Aurélio Buarque de Holanda
Aurélio Buarque Cavalcanti Ferreira nasceu em Passo de Camaragibe/AL em 03 de Maio de 1910. Lexicógrafo, filólogo, tradutor, crítico literário, escritor e professor. Passa a infância em Porto das Pedras, Alagoas, e inicia os estudos em Maceió. Cursa os preparatórios no Liceu Alagoano e desde os 15 anos atua como professor. Em 1930, aproxima-se de um grupo de intelectuais com forte influência no Nordeste, do qual fazem parte, entre outros, José Lins do Rego (1901-1957), Graciliano Ramos (1892-1953) e Rachel de Queiroz (1910-2003).

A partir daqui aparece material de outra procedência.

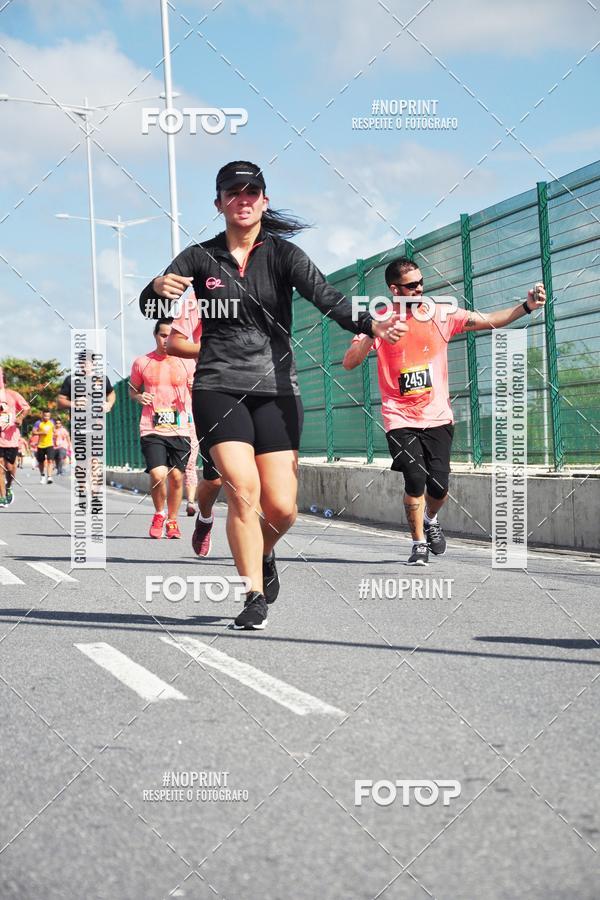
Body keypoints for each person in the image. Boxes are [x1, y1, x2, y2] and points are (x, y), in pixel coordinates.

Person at [140, 160, 403, 629]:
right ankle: (252, 597)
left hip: (277, 389)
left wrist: (371, 323)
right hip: (218, 388)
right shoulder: (200, 257)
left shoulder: (284, 255)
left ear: (263, 200)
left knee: (282, 507)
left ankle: (263, 553)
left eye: (252, 192)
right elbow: (154, 307)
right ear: (219, 202)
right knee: (244, 490)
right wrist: (156, 288)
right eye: (233, 193)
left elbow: (330, 299)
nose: (243, 200)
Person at [343, 256, 546, 565]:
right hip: (399, 416)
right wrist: (373, 332)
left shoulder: (440, 314)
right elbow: (350, 361)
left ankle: (430, 518)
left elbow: (488, 319)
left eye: (422, 283)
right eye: (412, 286)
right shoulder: (379, 318)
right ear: (394, 289)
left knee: (439, 486)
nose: (420, 288)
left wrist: (527, 306)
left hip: (437, 415)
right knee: (414, 479)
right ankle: (418, 544)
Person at [129, 319, 196, 540]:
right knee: (158, 475)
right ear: (155, 335)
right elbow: (132, 390)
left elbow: (199, 391)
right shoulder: (142, 362)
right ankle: (159, 513)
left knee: (177, 477)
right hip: (151, 426)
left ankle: (173, 520)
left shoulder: (188, 363)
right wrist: (139, 396)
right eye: (162, 335)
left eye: (170, 335)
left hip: (180, 428)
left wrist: (194, 388)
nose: (166, 339)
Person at [166, 295, 223, 557]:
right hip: (216, 393)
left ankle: (262, 554)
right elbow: (174, 343)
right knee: (216, 480)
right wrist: (222, 348)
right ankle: (206, 518)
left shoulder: (266, 283)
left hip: (264, 390)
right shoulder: (199, 298)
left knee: (259, 479)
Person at [0, 367, 30, 506]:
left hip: (11, 438)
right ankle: (2, 496)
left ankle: (9, 486)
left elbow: (26, 407)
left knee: (10, 467)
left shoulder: (12, 394)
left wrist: (21, 418)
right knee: (0, 467)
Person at [31, 410, 56, 485]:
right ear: (42, 415)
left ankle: (49, 477)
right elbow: (33, 432)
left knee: (50, 461)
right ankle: (42, 475)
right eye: (45, 416)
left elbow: (54, 431)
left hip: (50, 444)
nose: (46, 417)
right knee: (41, 462)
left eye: (48, 416)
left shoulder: (52, 422)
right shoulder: (38, 423)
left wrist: (55, 436)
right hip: (40, 445)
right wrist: (42, 433)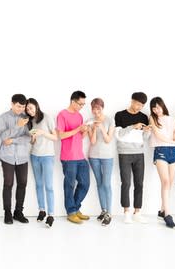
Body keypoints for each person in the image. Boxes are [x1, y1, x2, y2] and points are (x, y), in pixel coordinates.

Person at [114, 92, 150, 224]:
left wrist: (147, 132)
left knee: (139, 183)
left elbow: (144, 139)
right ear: (132, 101)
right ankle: (126, 212)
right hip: (124, 153)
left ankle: (137, 212)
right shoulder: (120, 115)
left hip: (139, 154)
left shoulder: (144, 117)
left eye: (142, 105)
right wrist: (133, 127)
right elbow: (119, 135)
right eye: (138, 104)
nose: (140, 107)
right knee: (126, 183)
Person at [56, 91, 90, 224]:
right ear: (73, 101)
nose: (82, 106)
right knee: (69, 185)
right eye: (80, 104)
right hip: (68, 157)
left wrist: (85, 131)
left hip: (80, 156)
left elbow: (79, 137)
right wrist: (77, 129)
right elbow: (61, 135)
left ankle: (75, 208)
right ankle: (71, 212)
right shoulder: (62, 115)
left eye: (83, 104)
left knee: (85, 183)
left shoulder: (80, 116)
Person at [0, 94, 31, 224]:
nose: (21, 109)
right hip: (7, 157)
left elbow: (28, 138)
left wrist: (13, 140)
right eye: (18, 106)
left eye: (23, 107)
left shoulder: (26, 118)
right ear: (12, 104)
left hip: (22, 157)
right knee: (8, 184)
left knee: (22, 183)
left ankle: (19, 212)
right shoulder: (3, 118)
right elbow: (3, 137)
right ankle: (7, 213)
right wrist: (17, 126)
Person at [149, 97, 175, 229]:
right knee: (165, 182)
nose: (156, 110)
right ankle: (167, 214)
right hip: (161, 150)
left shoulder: (171, 119)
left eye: (158, 107)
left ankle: (162, 210)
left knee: (170, 182)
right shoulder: (152, 118)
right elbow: (157, 135)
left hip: (173, 152)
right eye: (154, 108)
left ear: (162, 105)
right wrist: (174, 142)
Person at [25, 98, 57, 228]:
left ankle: (51, 215)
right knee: (39, 185)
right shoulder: (30, 121)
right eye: (27, 109)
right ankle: (42, 210)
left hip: (47, 156)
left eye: (31, 108)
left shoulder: (47, 118)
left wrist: (43, 133)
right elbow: (32, 142)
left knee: (48, 186)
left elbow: (55, 137)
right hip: (34, 156)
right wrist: (33, 138)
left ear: (37, 106)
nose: (30, 111)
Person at [86, 98, 115, 226]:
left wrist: (102, 128)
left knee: (106, 184)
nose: (96, 111)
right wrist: (92, 128)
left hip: (107, 156)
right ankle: (103, 210)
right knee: (99, 183)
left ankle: (109, 213)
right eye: (94, 109)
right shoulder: (89, 121)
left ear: (102, 108)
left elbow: (108, 139)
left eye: (98, 108)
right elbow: (92, 142)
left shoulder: (110, 120)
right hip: (93, 156)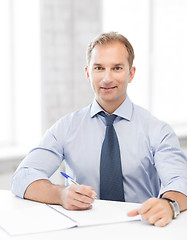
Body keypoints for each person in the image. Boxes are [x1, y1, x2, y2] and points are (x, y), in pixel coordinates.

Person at [11, 32, 187, 227]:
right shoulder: (66, 127)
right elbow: (22, 176)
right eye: (99, 68)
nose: (107, 78)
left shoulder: (157, 130)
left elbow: (180, 180)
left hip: (142, 227)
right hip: (84, 230)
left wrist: (169, 204)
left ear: (131, 73)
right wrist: (60, 194)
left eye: (117, 68)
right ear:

Aos 21 anos adota o nome Aurélio Buarque de Holanda Ferreira, incorporando o sobrenome da família materna. Ingressa na Faculdade de Direito do Recife em 1932 e conclui o curso quatro anos depois. A morte do pai, em 1935, lhe serve de inspiração para o conto “O Chapéu do Meu Pai”, publicado em 1941, no volume “Dois Mundos”.
Entre 1936 e 1937, dá aulas de português, literatura e francês no Colégio Estadual de Alagoas. Após ocupar cargos na Prefeitura de Maceió, como o de oficial de gabinete e de diretor da Biblioteca Municipal, transfere-se para o Rio de Janeiro em 1938 e passa a trabalhar como professor de língua portuguesa no Colégio Pedro II e no Instituto Rio Branco. A partir de 1939, atua na imprensa carioca: primeiramente como secretário da Revista do Brasil, período em que se aproxima do tradutor e linguista húngaro Paulo Rónai (1907-1992) – com quem publica, a partir de 1945, os dez volumes de “Mar de Histórias: Antologia do Conto Mundial” -, e entre 1947 e 1960 produz textos para a coluna O Conto da Semana, do suplemento literário do jornal carioca Diário de Notícias.
A convite de Manuel Bandeira (1886-1968) realiza, em 1940, sua primeira colaboração com dicionários – atividade responsável por sua notoriedade -, levantando brasileirismos para o Pequeno Dicionário Brasileiro da Língua Portuguesa. Ainda em razão de seu contato com o Ministério das Relações Exteriores, existente desde 1938, ocupa, de 1954 a 1955, a cadeira de estudos brasileiros na Universidade Autônoma do México (Unam). Bacharel em direito, autodidata, elege-se para a Academia Brasileira de Filologia, em 1956.
Publica, em 1958, “Enriqueça o Seu Vocabulário”, reunião de verbetes divulgados na revista Seleções Reader’s Digest desde 1950. Na década de 1960, integra a Comissão Machado de Assis, responsável pelo estabelecimento de textos originais do autor. Ingressa na Academia Brasileira de Letras (ABL) em 1961, ocupando a cadeira número 30. Seu trabalho fundamental, Novo Dicionário da Língua Portuguesa, conhecido popularmente como “Dicionário Aurélio”, sai em 1975.
Morreu no Rio de Janeiro/RJ, em 28 de Fevereiro de 1989
O chapéu acompanha meu Pai nos seus movimentos, sombreando-lhe um tanto a face. Está no seu verdadeiro lugar, a cabeça de meu Pai. Sim, está. Lá vem o velho chegando para casa, nos fins de tarde, cansado, já doente. Lá vem. É ele: o chapéu marrom, comum, desabado na frente, aquele jeito de andar, meio curvado, lento, da velhice. Chega. Empurra um lado da veneziana, puxa o ferrolho, entra. Põe o chapéu no cabide, ali mesmo onde o vejo agora, bem junto do espelho do móvel. Algumas vezes, olha-se ao espelho, cofia rápido o bigode, e vai entrando. Na sala de jantar, senta-se e com minha Mãe começa a falar das eternas coisas do dia-a-dia. Mamãe conta dos incidentes domésticos: falta de água; o leite que talhou, aborrecimentos com a empregada, “uma grandessíssima respondona”. Meu Pai se queixa dos negócios, que vão de mal a pior – “uma crise pavorosa, o comércio um paradeiro medonho, e o governo é impostos, e mais impostos um fim de mundo”. Mamãe é mais calma: – “Ora homem! Vamos vivendo. Os meninos trabalham, vão ajudando. Já estamos velhos. Paciência.” Ele dirá que trabalhou a vida toda, e era para ter uma velhice descansada.